TASER is now called Axon, named after one of its police body cameras, the company announced Wednesday. It will offer any police officer a one-year free trial use of its cameras, part of a push to emphasize its cameras and data management technology.
“I started as a 23-year-old idealist working in an inventor’s garage in Tucson, desperate to bring to market the technology that would become our TASER weapons,” CEO Rick Smith wrote in a note to customers posted on the company’s website on Wednesday. “I couldn’t have predicted how our product and the company itself would evolve, but I’m incredibly proud of how it has. 23 years and 180,000 lives saved later, I’m more excited than ever by our mission to protect life and the impact we can continue to make in the world with our broader mission as Axon.”
TASER saw huge spikes in revenue as body cameras became more popular and the Department of Justice began recommending law enforcement agencies adopt them following a spate of high-profile police shootings.
In December of 2014, after police officers controversially shot and killed two unarmed black men — Eric Garner in New York City and Michael Brown in Ferguson, Missouri — the Obama administration asked Congress to allocate more than $250 million in federal funds for law enforcement agencies across the country to buy body cameras and develop a system to record interactions with civilians.
The following May, the Justice Department announced that the federal government would provide $75 million to local law enforcement agencies to purchase 50,000 cameras over a three-year period. The first wave of funding was dispersed in September of 2015 — $20 million was granted to several law enforcement agencies across the country, $17 million of which was for the purchase of body-worn cameras, with the remaining money allocated to technical assistance, training, and evaluation tools.

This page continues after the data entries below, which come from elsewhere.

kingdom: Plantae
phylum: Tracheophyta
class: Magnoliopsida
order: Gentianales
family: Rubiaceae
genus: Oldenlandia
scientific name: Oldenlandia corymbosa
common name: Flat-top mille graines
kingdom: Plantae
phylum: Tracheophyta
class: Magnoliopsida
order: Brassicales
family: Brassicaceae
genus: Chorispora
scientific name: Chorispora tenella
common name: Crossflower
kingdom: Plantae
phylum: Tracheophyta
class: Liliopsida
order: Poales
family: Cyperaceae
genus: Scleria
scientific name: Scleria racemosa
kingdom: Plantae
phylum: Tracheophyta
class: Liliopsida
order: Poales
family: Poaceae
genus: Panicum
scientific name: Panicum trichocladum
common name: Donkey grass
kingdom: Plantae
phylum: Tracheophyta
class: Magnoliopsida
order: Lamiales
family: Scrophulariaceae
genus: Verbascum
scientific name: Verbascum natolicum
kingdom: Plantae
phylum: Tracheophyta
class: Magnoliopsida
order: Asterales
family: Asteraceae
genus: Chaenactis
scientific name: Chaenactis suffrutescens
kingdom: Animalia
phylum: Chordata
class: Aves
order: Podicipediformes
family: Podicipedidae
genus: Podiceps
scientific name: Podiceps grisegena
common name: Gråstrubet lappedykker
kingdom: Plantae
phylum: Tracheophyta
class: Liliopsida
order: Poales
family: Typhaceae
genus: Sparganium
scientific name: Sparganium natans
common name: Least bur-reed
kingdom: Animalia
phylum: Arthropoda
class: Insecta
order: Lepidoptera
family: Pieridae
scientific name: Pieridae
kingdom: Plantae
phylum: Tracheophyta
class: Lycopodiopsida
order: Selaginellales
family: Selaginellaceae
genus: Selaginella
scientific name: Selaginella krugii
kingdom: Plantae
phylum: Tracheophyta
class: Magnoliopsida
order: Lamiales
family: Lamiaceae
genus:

All the while, TASER was cleaning up — between 2013 and 2015, the company’s revenue soared from about $6 million to $37 million, according to records provided by TASER. One of the company’s biggest growth spots was licensing for its Evidence.com data management software, a vital companion to any cop using one of the company’s cameras. Between 2015 and 2016, TASER saw licenses for Evidence.com grow from 27,000 to 132,000, and that number is expected continue climbing as more law enforcement agencies invest in body cameras.
“When you compare [Evidence.com] to anything else out there, you see that you’re getting an ecosystem that allows [police officers] to manage and store anything from photos to video to word docs — all the evidence for their cases in one place,” Steve Tuttle, the company’s vice president of strategic communications, told Vocativ for a previous article. “Most of these agencies, when they see the price, there isn’t a sticker shock. They say, ‘I can’t afford not to have these.’”
Police generally like the idea of body cameras — Vocativ has spoken with dozens of law enforcement officers in our coverage of TASER and police body cameras and we were hard-pressed to find one who opposed them.
“I have seen [body cams] save the officer’s butt more than once when a complaint comes in,” one New York State trooper previously said. “If you are doing your job correctly there’s no reason to care if you are wearing one or not.”
Others, however, note potential privacy concerns, especially as Smith is an open proponent of combining police cameras with real-time analytics, like facial recognition software.
“Body cams are also systems of surveillance. They record the public, gather evidence, and are concentrated in our communities of color,” Harlan Yu, a technologist at Upturn, a think tank that specializes in technology, policy, and social issues, posted to Twitter.
“If departments want to take TASER up on their offer, they’d better first think through the hard policy trade-offs that come with cameras,” Yu said.